Work instruction -
Find the line holding "попросить совета у более опытнейших вл" in the entries below. Give it again exactly, along with every line after it up to and including the line holding "ausmachen. BuiltWith, ein".

(Saved entries)
--------
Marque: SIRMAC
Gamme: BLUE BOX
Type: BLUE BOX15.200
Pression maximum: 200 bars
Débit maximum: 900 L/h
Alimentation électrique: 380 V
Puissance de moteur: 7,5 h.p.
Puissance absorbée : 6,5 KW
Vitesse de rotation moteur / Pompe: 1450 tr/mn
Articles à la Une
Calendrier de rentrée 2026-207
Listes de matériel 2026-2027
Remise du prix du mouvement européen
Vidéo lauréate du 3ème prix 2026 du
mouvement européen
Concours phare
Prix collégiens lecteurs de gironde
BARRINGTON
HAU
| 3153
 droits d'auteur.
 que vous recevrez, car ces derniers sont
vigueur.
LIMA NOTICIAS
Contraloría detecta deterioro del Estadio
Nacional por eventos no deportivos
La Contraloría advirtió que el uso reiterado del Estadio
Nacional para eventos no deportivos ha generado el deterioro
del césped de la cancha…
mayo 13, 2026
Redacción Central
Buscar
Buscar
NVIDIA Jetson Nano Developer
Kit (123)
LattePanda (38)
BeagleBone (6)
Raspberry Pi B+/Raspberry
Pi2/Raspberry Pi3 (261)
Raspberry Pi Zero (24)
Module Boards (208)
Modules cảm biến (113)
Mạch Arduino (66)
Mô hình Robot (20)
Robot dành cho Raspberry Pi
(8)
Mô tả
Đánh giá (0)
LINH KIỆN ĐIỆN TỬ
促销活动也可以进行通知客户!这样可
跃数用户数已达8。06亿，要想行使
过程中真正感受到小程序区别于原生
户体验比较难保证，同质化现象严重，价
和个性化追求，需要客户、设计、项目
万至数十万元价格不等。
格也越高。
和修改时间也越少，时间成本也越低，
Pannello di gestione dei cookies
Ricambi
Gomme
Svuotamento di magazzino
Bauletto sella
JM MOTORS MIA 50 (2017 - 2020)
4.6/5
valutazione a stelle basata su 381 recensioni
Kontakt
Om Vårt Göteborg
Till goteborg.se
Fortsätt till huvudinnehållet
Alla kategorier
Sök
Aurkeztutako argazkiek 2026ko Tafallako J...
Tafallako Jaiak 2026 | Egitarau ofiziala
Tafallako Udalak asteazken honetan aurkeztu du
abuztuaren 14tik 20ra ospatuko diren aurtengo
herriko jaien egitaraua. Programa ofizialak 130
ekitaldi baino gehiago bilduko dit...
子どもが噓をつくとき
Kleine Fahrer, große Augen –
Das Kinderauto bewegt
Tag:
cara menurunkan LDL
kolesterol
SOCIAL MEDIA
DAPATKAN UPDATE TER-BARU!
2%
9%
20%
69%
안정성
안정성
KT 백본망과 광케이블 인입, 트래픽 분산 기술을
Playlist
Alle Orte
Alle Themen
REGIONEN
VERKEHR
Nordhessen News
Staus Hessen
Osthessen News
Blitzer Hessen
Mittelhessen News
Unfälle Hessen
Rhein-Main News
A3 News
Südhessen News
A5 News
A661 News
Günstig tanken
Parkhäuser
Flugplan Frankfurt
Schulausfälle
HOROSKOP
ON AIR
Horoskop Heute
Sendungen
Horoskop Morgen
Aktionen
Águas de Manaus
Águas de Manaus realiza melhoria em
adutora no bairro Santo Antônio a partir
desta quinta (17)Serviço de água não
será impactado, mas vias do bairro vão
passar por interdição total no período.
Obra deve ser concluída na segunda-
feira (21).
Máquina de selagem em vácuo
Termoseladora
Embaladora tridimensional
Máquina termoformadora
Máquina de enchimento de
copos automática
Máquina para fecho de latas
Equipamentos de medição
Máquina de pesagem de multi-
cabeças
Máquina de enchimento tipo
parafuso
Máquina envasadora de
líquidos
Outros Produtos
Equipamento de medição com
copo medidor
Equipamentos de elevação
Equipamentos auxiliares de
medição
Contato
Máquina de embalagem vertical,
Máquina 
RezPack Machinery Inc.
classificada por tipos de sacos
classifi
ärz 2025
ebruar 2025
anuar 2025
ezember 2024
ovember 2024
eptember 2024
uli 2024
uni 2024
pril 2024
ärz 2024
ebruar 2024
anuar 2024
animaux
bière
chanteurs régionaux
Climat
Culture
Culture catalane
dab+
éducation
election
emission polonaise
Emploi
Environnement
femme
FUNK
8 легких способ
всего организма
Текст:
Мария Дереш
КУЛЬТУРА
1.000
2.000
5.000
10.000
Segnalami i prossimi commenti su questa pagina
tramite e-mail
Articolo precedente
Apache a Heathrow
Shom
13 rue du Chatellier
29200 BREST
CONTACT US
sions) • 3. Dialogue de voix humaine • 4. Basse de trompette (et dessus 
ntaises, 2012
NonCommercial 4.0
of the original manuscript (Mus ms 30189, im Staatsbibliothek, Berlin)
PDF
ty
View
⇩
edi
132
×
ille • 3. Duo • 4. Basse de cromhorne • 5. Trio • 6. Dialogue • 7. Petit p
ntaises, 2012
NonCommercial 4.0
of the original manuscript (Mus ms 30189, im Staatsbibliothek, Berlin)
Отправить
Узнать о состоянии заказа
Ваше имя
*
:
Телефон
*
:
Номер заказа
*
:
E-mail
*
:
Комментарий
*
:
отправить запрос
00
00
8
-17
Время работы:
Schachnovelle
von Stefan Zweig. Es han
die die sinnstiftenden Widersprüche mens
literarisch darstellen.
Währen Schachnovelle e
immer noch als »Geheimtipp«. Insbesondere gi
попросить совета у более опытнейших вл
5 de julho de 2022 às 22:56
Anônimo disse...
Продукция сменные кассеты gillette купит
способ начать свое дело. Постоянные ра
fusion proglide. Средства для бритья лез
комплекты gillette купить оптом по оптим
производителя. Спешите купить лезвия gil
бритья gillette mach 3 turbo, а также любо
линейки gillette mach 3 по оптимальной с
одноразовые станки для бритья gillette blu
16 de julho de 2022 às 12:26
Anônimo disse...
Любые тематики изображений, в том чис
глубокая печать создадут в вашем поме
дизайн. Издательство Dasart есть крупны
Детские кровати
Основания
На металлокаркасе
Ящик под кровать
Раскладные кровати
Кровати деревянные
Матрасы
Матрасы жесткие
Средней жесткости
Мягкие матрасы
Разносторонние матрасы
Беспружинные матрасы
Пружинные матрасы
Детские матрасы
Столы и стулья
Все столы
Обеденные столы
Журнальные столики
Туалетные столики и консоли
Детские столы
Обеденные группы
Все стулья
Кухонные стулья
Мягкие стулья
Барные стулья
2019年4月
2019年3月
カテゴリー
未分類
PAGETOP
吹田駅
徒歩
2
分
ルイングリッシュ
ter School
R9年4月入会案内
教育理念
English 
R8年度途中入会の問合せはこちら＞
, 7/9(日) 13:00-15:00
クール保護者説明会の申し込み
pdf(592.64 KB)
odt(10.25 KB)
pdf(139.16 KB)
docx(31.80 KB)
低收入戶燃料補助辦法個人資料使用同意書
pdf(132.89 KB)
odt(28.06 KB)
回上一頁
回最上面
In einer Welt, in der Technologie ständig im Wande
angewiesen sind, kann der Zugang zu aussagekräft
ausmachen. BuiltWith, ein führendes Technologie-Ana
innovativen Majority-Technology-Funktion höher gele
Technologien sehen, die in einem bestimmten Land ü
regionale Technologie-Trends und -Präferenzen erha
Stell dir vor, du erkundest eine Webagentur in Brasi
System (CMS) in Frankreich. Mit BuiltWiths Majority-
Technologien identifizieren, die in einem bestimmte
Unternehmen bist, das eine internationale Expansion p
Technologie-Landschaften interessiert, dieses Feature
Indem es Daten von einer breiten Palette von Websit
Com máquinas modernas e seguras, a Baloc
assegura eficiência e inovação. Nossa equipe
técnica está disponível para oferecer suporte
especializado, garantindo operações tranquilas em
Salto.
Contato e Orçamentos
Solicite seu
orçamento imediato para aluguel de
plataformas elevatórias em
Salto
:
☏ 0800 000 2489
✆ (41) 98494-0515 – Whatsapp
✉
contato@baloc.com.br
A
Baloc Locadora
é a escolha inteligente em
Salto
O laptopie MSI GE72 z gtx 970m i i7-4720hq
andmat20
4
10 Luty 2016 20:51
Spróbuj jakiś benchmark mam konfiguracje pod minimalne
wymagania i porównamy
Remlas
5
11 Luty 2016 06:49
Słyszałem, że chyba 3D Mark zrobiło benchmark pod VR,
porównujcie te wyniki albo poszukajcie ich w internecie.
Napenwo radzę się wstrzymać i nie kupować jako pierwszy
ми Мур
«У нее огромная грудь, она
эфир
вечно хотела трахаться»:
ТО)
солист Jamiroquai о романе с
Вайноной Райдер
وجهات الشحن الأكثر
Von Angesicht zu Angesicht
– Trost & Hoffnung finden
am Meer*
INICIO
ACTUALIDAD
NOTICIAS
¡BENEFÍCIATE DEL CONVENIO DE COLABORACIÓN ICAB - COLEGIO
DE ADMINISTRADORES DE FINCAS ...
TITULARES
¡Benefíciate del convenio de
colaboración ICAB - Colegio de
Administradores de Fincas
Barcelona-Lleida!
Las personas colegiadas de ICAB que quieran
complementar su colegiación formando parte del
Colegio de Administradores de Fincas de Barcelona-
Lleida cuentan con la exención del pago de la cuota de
--------
Your solution -
попросить совета у более опытнейших вл
5 de julho de 2022 às 22:56
Anônimo disse...
Продукция сменные кассеты gillette купит
способ начать свое дело. Постоянные ра
fusion proglide. Средства для бритья лез
комплекты gillette купить оптом по оптим
производителя. Спешите купить лезвия gil
бритья gillette mach 3 turbo, а также любо
линейки gillette mach 3 по оптимальной с
одноразовые станки для бритья gillette blu
16 de julho de 2022 às 12:26
Anônimo disse...
Любые тематики изображений, в том чис
глубокая печать создадут в вашем поме
дизайн. Издательство Dasart есть крупны
Детские кровати
Основания
На металлокаркасе
Ящик под кровать
Раскладные кровати
Кровати деревянные
Матрасы
Матрасы жесткие
Средней жесткости
Мягкие матрасы
Разносторонние матрасы
Беспружинные матрасы
Пружинные матрасы
Детские матрасы
Столы и стулья
Все столы
Обеденные столы
Журнальные столики
Туалетные столики и консоли
Детские столы
Обеденные группы
Все стулья
Кухонные стулья
Мягкие стулья
Барные стулья
2019年4月
2019年3月
カテゴリー
未分類
PAGETOP
吹田駅
徒歩
2
分
ルイングリッシュ
ter School
R9年4月入会案内
教育理念
English 
R8年度途中入会の問合せはこちら＞
, 7/9(日) 13:00-15:00
クール保護者説明会の申し込み
pdf(592.64 KB)
odt(10.25 KB)
pdf(139.16 KB)
docx(31.80 KB)
低收入戶燃料補助辦法個人資料使用同意書
pdf(132.89 KB)
odt(28.06 KB)
回上一頁
回最上面
In einer Welt, in der Technologie ständig im Wande
angewiesen sind, kann der Zugang zu aussagekräft
ausmachen. BuiltWith, ein führendes Technologie-Ana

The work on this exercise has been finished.